Liu Hua-Ping, Wang Dongwen, Lai Hung-Ming
National Cancer Center/National Clinical Research Center for Cancer/Cancer Hospital & Shenzhen Hospital, Chinese Academy of Medical Sciences and Peking Union Medical College, Shenzhen 518116, China.
Aiphaqua Genomics Research Unit, Taipei 111, Taiwan.
Comput Struct Biotechnol J. 2022 May 23;20:2672-2679. doi: 10.1016/j.csbj.2022.05.035. eCollection 2022.
There is a growing need to build a model that uses single cell RNA-seq (scRNA-seq) to separate malignant cells from nonmalignant cells and to identify tumor of origin of single cells and/or circulating tumor cells (CTCs). Currently, it is infeasible to build a tumor of origin model learnt from scRNA-seq by machine learning (ML). We then wondered if an ML model learnt from bulk transcriptomes is applicable to scRNA-seq to infer single cells' tumor presence and further indicate their tumor of origin. We used k-nearest neighbors, one-versus-all support vector machine, one-versus-one support vector machine, random forest and introduced scTumorTrace to conduct a pioneering experiment containing leukocytes and seven major cancer types where bulk RNA-seq and scRNA-seq data were available. 13 ML models learnt from bulk RNA-seq were all reliable to use (F-score > 96%) shown by a validation set of bulk transcriptomes, but none of them was applicable to scRNA-seq except scTumorTrace. Making inferences from bulk RNA-seq to scRNA-seq was impaired by feature selection and improved by log2-transformed TPM units. scTumorTrace with transcriptome-wide 2-tuples showed F-score beyond 98.74 and 94.29% in inferring tumor presence and tumor of origin at single-cell resolution and correctly identified 45 single candidate prostate CTCs but lineage-confirmed non-CTCs as leukocytes. We concluded that modern ML techniques are quantitative and could hardly address the raised questions. scTumorTrace with transcriptome-wide 2-tuples is qualitative, standardization-free and not subject to log2-transformed quantities, enabling us to infer tumor presence of single cell transcriptomes and their tumor of origin from bulk transcriptomes.

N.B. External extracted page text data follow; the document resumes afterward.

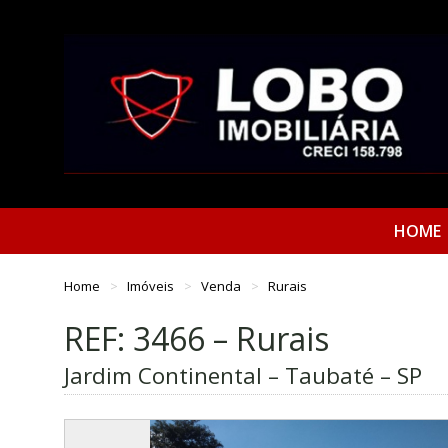
HOME
Home
Imóveis
Venda
Rurais
REF: 3466 – Rurais
Jardim Continental – Taubaté – SP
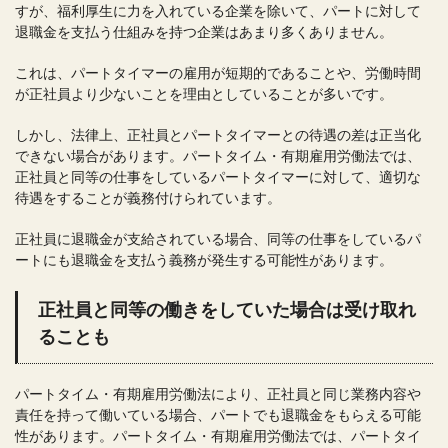
すが、福利厚生に力を入れている企業を除いて、パートに対して
退職金を支払う仕組みを持つ企業はあまり多くありません。
これは、パートタイマーの雇用が短期的であることや、労働時間
が正社員より少ないことを理由としていることが多いです。
しかし、法律上、正社員とパートタイマーとの待遇の差は正当化
できない場合があります。パートタイム・有期雇用労働法では、
正社員と同等の仕事をしているパートタイマーに対して、適切な
待遇をすることが義務付けられています。
正社員に退職金が支給されている場合、同等の仕事をしているパ
ートにも退職金を支払う義務が発生する可能性があります。
正社員と同等の働きをしていた場合は受け取れ
ることも
パートタイム・有期雇用労働法により、正社員と同じ業務内容や
責任を持って働いている場合、パートでも退職金をもらえる可能
性があります。パートタイム・有期雇用労働法では、パートタイ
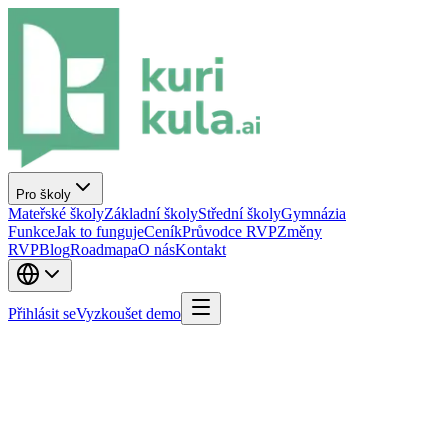
Pro školy
Mateřské školy
Základní školy
Střední školy
Gymnázia
Funkce
Jak to funguje
Ceník
Průvodce RVP
Změny
RVP
Blog
Roadmapa
O nás
Kontakt
Přihlásit se
Vyzkoušet demo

越来越需要构建一种模型,该模型使用单细胞RNA测序(scRNA-seq)将恶性细胞与非恶性细胞分离,并识别单细胞和/或循环肿瘤细胞(CTC)的肿瘤起源。目前,通过机器学习(ML)从scRNA-seq中学习构建肿瘤起源模型是不可行的。然后,我们想知道从批量转录组中学习的ML模型是否适用于scRNA-seq,以推断单细胞的肿瘤存在并进一步指示其肿瘤起源。我们使用k近邻、一对多支持向量机、一对一支持向量机、随机森林,并引入scTumorTrace进行了一项开创性实验,该实验包含白细胞和七种主要癌症类型,其中有批量RNA-seq和scRNA-seq数据。从批量RNA-seq中学习的13个ML模型在批量转录组验证集显示下都是可靠可用的(F值>96%),但除了scTumorTrace外,它们都不适用于scRNA-seq。从批量RNA-seq推断scRNA-seq受到特征选择的影响,而通过log2转换的每百万转录本每千碱基读取数(TPM)单位得到改善。具有全转录组二元组的scTumorTrace在推断单细胞分辨率下的肿瘤存在和肿瘤起源时,F值分别超过98.74%和94.29%,并正确识别了45个单个候选前列腺CTC,但将谱系确认的非CTC鉴定为白细胞。我们得出结论,现代ML技术是定量的,几乎无法解决提出的问题。具有全转录组二元组的scTumorTrace是定性的,无需标准化且不受log2转换量的影响,使我们能够从批量转录组推断单细胞转录组的肿瘤存在及其肿瘤起源。